Такой образ воззрений, по словам критика, едва ли можно (очевидно и решительно – нельзя, а «едва ли можно», говорит снисходительный критик, чтобы не бросить только на меня камень), «назвать истиною Церкви Православной, а не отсветом чего-либо другого, где человек, верующий во Христа Спасителя, всего меньше нуждается в руководстве закона и делах как сын благодати и любви Отчей». То же сказать просто и прямо: образ воззрений, выше объясненный, относится не к православию, а разве к лютеранству, пренебрегающему наружною деятельностию и всею почти церковностию. – К этому присоединена и старая песня обо мне, начатая «Домашнею беседою». «Служа делу истины и веры, он, – так говорит обо мне мой критик, – как будто вредит им тем, что в своем религиозном экстазе готов оправдывать и извинять многое бесконечным самопожертвованием и человеколюбием Агнца, заклавшегося за нас, – ослабляет тяготу греха и порока собственно для людей». В заключение всего разбора книги моей критик, высказав свое сочувствие ко мне, выражает «желание мне только того, чтобы я сам строже и внимательнее, с должным смирением вновь просмотрел свои умоначертания при свете Православной Церкви» и т. д.

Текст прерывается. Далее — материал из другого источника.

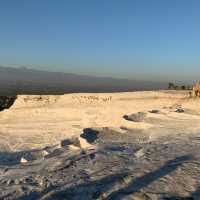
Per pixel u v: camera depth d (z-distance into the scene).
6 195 6.69
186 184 6.45
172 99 38.03
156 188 6.23
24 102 37.19
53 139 20.45
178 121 22.47
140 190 6.15
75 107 32.69
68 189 6.62
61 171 8.56
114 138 15.75
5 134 22.27
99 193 6.19
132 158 9.62
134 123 21.17
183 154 9.55
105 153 10.83
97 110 30.53
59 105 34.84
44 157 12.02
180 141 13.13
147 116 24.39
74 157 10.58
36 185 7.30
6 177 8.46
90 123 26.00
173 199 5.67
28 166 10.02
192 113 26.44
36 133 22.50
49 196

Не правда ли – духовная критика, и не бросая на меня камня, тем не менее решительно отказывает моей книге в правах гражданства в православно-русском умственном мире. Конечно, не будь у меня разных, слишком вразумительных, в этом же именно роде опытов последних пяти или шести лет, – подобный приговор моей книге, или даже вообще моему образу воззрений, или моим, по выражению критика, умоначертаниям озадачил бы меня как самая тяжелая нечаянность. Но мне уж пора привыкать ко всему. Все же, думаю, русским людям и критикам, особенно духовным, должно быть справедливыми и ко мне.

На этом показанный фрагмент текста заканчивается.